> **YOUR TASK**
Could you give the data that follows again exactly, without its pictures?

> **Saved entries**
━━━━━━━━━━

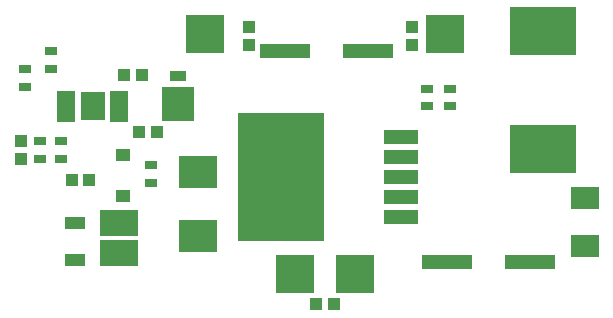
<source format=gts>
G04 Layer_Color=8388736*
%FSAX25Y25*%
%MOIN*%
G70*
G01*
G75*
%ADD53R,0.06115X0.02769*%
%ADD54R,0.08438X0.09343*%
%ADD55R,0.09304X0.07808*%
%ADD56R,0.04343X0.03162*%
%ADD57R,0.12611X0.10642*%
%ADD58R,0.04540X0.04343*%
%ADD59R,0.10800X0.11312*%
%ADD60R,0.05800X0.03800*%
%ADD61R,0.03950X0.03950*%
%ADD62R,0.07099X0.04343*%
%ADD63R,0.03950X0.03950*%
%ADD64R,0.16548X0.05131*%
%ADD65R,0.22453X0.15957*%
%ADD66R,0.29146X0.42532*%
%ADD67R,0.11824X0.04934*%
%ADD68R,0.12611X0.12611*%
%ADD69R,0.12611X0.08674*%
%ADD70C,0.03162*%
D53*
X0400260Y0261161D02*
D03*
Y0263720D02*
D03*
Y0266280D02*
D03*
Y0268839D02*
D03*
X0382740Y0261161D02*
D03*
Y0263720D02*
D03*
Y0266280D02*
D03*
Y0268839D02*
D03*
D54*
X0391500Y0265000D02*
D03*
D55*
X0555500Y0234374D02*
D03*
Y0218626D02*
D03*
D56*
X0377500Y0283453D02*
D03*
Y0277547D02*
D03*
X0381000Y0247547D02*
D03*
Y0253453D02*
D03*
X0374000Y0253453D02*
D03*
Y0247547D02*
D03*
X0369000Y0277500D02*
D03*
Y0271595D02*
D03*
X0503000Y0270953D02*
D03*
Y0265047D02*
D03*
X0510500Y0265047D02*
D03*
Y0270953D02*
D03*
X0411000Y0239547D02*
D03*
Y0245453D02*
D03*
D57*
X0426500Y0243327D02*
D03*
Y0221673D02*
D03*
D58*
X0401500Y0235110D02*
D03*
Y0248890D02*
D03*
D59*
X0420000Y0265744D02*
D03*
D60*
Y0275000D02*
D03*
D61*
X0402047Y0275500D02*
D03*
X0407953D02*
D03*
X0390453Y0240500D02*
D03*
X0384547D02*
D03*
X0412953Y0256500D02*
D03*
X0407047D02*
D03*
X0471953Y0199000D02*
D03*
X0466047D02*
D03*
D62*
X0385500Y0213898D02*
D03*
Y0226102D02*
D03*
D63*
X0367500Y0253453D02*
D03*
Y0247547D02*
D03*
X0498000Y0285547D02*
D03*
Y0291453D02*
D03*
X0443500Y0291453D02*
D03*
Y0285547D02*
D03*
D64*
X0537476Y0213000D02*
D03*
X0509524D02*
D03*
X0455524Y0283500D02*
D03*
X0483476D02*
D03*
D65*
X0541500Y0250913D02*
D03*
Y0290087D02*
D03*
D66*
X0454252Y0241500D02*
D03*
D67*
X0494409Y0254886D02*
D03*
Y0248193D02*
D03*
Y0241500D02*
D03*
Y0234807D02*
D03*
Y0228114D02*
D03*
D68*
X0429000Y0289250D02*
D03*
X0479000Y0209250D02*
D03*
X0509000Y0289250D02*
D03*
X0459000Y0209250D02*
D03*
D69*
X0400250Y0226000D02*
D03*
Y0216000D02*
D03*
D70*
X0393665Y0262835D02*
D03*
X0389335D02*
D03*
X0393665Y0267165D02*
D03*
X0389335D02*
D03*
X0442500Y0259000D02*
D03*
X0448000D02*
D03*
X0453000D02*
D03*
X0458500D02*
D03*
X0463500D02*
D03*
Y0254500D02*
D03*
X0458500D02*
D03*
X0453000D02*
D03*
X0448000D02*
D03*
X0442500D02*
D03*
X0463500Y0250000D02*
D03*
X0458500D02*
D03*
X0453000D02*
D03*
X0448000D02*
D03*
X0442500D02*
D03*
X0463500Y0245500D02*
D03*
X0458500D02*
D03*
X0453000D02*
D03*
X0448000D02*
D03*
X0442500D02*
D03*
X0463500Y0241000D02*
D03*
X0458500D02*
D03*
X0453000D02*
D03*
X0448000D02*
D03*
X0442500D02*
D03*
X0463500Y0236500D02*
D03*
X0458500D02*
D03*
X0453000D02*
D03*
X0448000D02*
D03*
X0442500D02*
D03*
X0463500Y0232000D02*
D03*
X0458500D02*
D03*
X0453000D02*
D03*
X0448000D02*
D03*
M02*

</source>
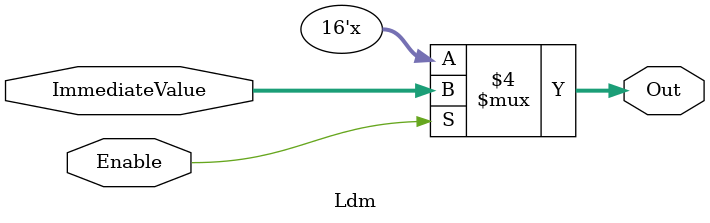
<source format=v>
module Ldm(input[15:0] ImmediateValue,input Enable,output reg[15:0] Out);
always@* begin
if(Enable == 1'b1) begin
Out = ImmediateValue;
end else begin
Out = 16'bz;
end
end
endmodule

</source>
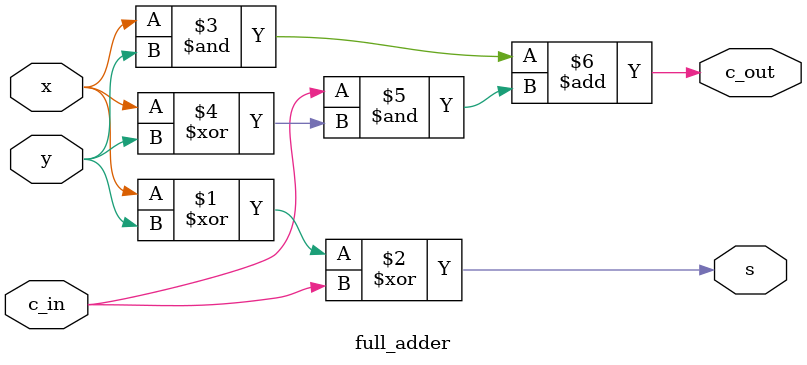
<source format=v>
`timescale 1ns / 1ps

module full_adder(
    input x,
    input y,
    input c_in,
    output s,
    output c_out
    );
    
    assign s = x ^ y ^ c_in;
    assign c_out = (x & y) + (c_in & (x ^ y));

endmodule 
</source>
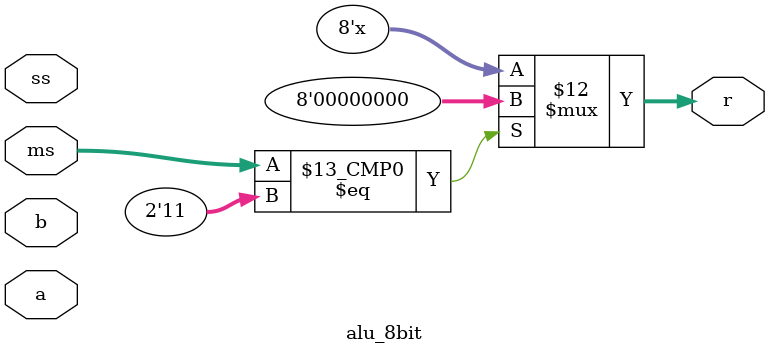
<source format=v>
module alu_8bit(output reg [7:0]r,input [7:0]a,input [7:0]b,input [1:0]ms,input [1:0]ss);
reg [7:0] ar,lr,sr;
always @(*)
begin
case (ss)
2'b00:ar <= a+b;
2'b01:ar <= a-b;
2'b10:ar <= a+1;
2'b11:ar <= a-1;
endcase
case (ss)
2'b00:lr <= a&b;
2'b01:lr <= a|b;
2'b10:lr <= a^b;
2'b11:lr <= ~a;
endcase
case (ss)
2'b00:sr <= a<<1;
2'b01:sr <= a>>1;
endcase
case (ms)
2'b00:r <= ar;
2'b01:r <= lr;
2'b10:r <= sr;
2'b11:r <= 8'b00000000;
endcase
end
endmodule
</source>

━━━━━━━━━━

> **RESPONSE BELOW**
<source format=gts>
G04 Layer_Color=8388736*
%FSAX25Y25*%
%MOIN*%
G70*
G01*
G75*
%ADD53R,0.06115X0.02769*%
%ADD54R,0.08438X0.09343*%
%ADD55R,0.09304X0.07808*%
%ADD56R,0.04343X0.03162*%
%ADD57R,0.12611X0.10642*%
%ADD58R,0.04540X0.04343*%
%ADD59R,0.10800X0.11312*%
%ADD60R,0.05800X0.03800*%
%ADD61R,0.03950X0.03950*%
%ADD62R,0.07099X0.04343*%
%ADD63R,0.03950X0.03950*%
%ADD64R,0.16548X0.05131*%
%ADD65R,0.22453X0.15957*%
%ADD66R,0.29146X0.42532*%
%ADD67R,0.11824X0.04934*%
%ADD68R,0.12611X0.12611*%
%ADD69R,0.12611X0.08674*%
%ADD70C,0.03162*%
D53*
X0400260Y0261161D02*
D03*
Y0263720D02*
D03*
Y0266280D02*
D03*
Y0268839D02*
D03*
X0382740Y0261161D02*
D03*
Y0263720D02*
D03*
Y0266280D02*
D03*
Y0268839D02*
D03*
D54*
X0391500Y0265000D02*
D03*
D55*
X0555500Y0234374D02*
D03*
Y0218626D02*
D03*
D56*
X0377500Y0283453D02*
D03*
Y0277547D02*
D03*
X0381000Y0247547D02*
D03*
Y0253453D02*
D03*
X0374000Y0253453D02*
D03*
Y0247547D02*
D03*
X0369000Y0277500D02*
D03*
Y0271595D02*
D03*
X0503000Y0270953D02*
D03*
Y0265047D02*
D03*
X0510500Y0265047D02*
D03*
Y0270953D02*
D03*
X0411000Y0239547D02*
D03*
Y0245453D02*
D03*
D57*
X0426500Y0243327D02*
D03*
Y0221673D02*
D03*
D58*
X0401500Y0235110D02*
D03*
Y0248890D02*
D03*
D59*
X0420000Y0265744D02*
D03*
D60*
Y0275000D02*
D03*
D61*
X0402047Y0275500D02*
D03*
X0407953D02*
D03*
X0390453Y0240500D02*
D03*
X0384547D02*
D03*
X0412953Y0256500D02*
D03*
X0407047D02*
D03*
X0471953Y0199000D02*
D03*
X0466047D02*
D03*
D62*
X0385500Y0213898D02*
D03*
Y0226102D02*
D03*
D63*
X0367500Y0253453D02*
D03*
Y0247547D02*
D03*
X0498000Y0285547D02*
D03*
Y0291453D02*
D03*
X0443500Y0291453D02*
D03*
Y0285547D02*
D03*
D64*
X0537476Y0213000D02*
D03*
X0509524D02*
D03*
X0455524Y0283500D02*
D03*
X0483476D02*
D03*
D65*
X0541500Y0250913D02*
D03*
Y0290087D02*
D03*
D66*
X0454252Y0241500D02*
D03*
D67*
X0494409Y0254886D02*
D03*
Y0248193D02*
D03*
Y0241500D02*
D03*
Y0234807D02*
D03*
Y0228114D02*
D03*
D68*
X0429000Y0289250D02*
D03*
X0479000Y0209250D02*
D03*
X0509000Y0289250D02*
D03*
X0459000Y0209250D02*
D03*
D69*
X0400250Y0226000D02*
D03*
Y0216000D02*
D03*
D70*
X0393665Y0262835D02*
D03*
X0389335D02*
D03*
X0393665Y0267165D02*
D03*
X0389335D02*
D03*
X0442500Y0259000D02*
D03*
X0448000D02*
D03*
X0453000D02*
D03*
X0458500D02*
D03*
X0463500D02*
D03*
Y0254500D02*
D03*
X0458500D02*
D03*
X0453000D02*
D03*
X0448000D02*
D03*
X0442500D02*
D03*
X0463500Y0250000D02*
D03*
X0458500D02*
D03*
X0453000D02*
D03*
X0448000D02*
D03*
X0442500D02*
D03*
X0463500Y0245500D02*
D03*
X0458500D02*
D03*
X0453000D02*
D03*
X0448000D02*
D03*
X0442500D02*
D03*
X0463500Y0241000D02*
D03*
X0458500D02*
D03*
X0453000D02*
D03*
X0448000D02*
D03*
X0442500D02*
D03*
X0463500Y0236500D02*
D03*
X0458500D02*
D03*
X0453000D02*
D03*
X0448000D02*
D03*
X0442500D02*
D03*
X0463500Y0232000D02*
D03*
X0458500D02*
D03*
X0453000D02*
D03*
X0448000D02*
D03*
M02*

</source>
<source format=v>
module Ldm(input[15:0] ImmediateValue,input Enable,output reg[15:0] Out);
always@* begin
if(Enable == 1'b1) begin
Out = ImmediateValue;
end else begin
Out = 16'bz;
end
end
endmodule

</source>
<source format=v>
`timescale 1ns / 1ps

module full_adder(
    input x,
    input y,
    input c_in,
    output s,
    output c_out
    );
    
    assign s = x ^ y ^ c_in;
    assign c_out = (x & y) + (c_in & (x ^ y));

endmodule 
</source>
<source format=v>
module alu_8bit(output reg [7:0]r,input [7:0]a,input [7:0]b,input [1:0]ms,input [1:0]ss);
reg [7:0] ar,lr,sr;
always @(*)
begin
case (ss)
2'b00:ar <= a+b;
2'b01:ar <= a-b;
2'b10:ar <= a+1;
2'b11:ar <= a-1;
endcase
case (ss)
2'b00:lr <= a&b;
2'b01:lr <= a|b;
2'b10:lr <= a^b;
2'b11:lr <= ~a;
endcase
case (ss)
2'b00:sr <= a<<1;
2'b01:sr <= a>>1;
endcase
case (ms)
2'b00:r <= ar;
2'b01:r <= lr;
2'b10:r <= sr;
2'b11:r <= 8'b00000000;
endcase
end
endmodule
</source>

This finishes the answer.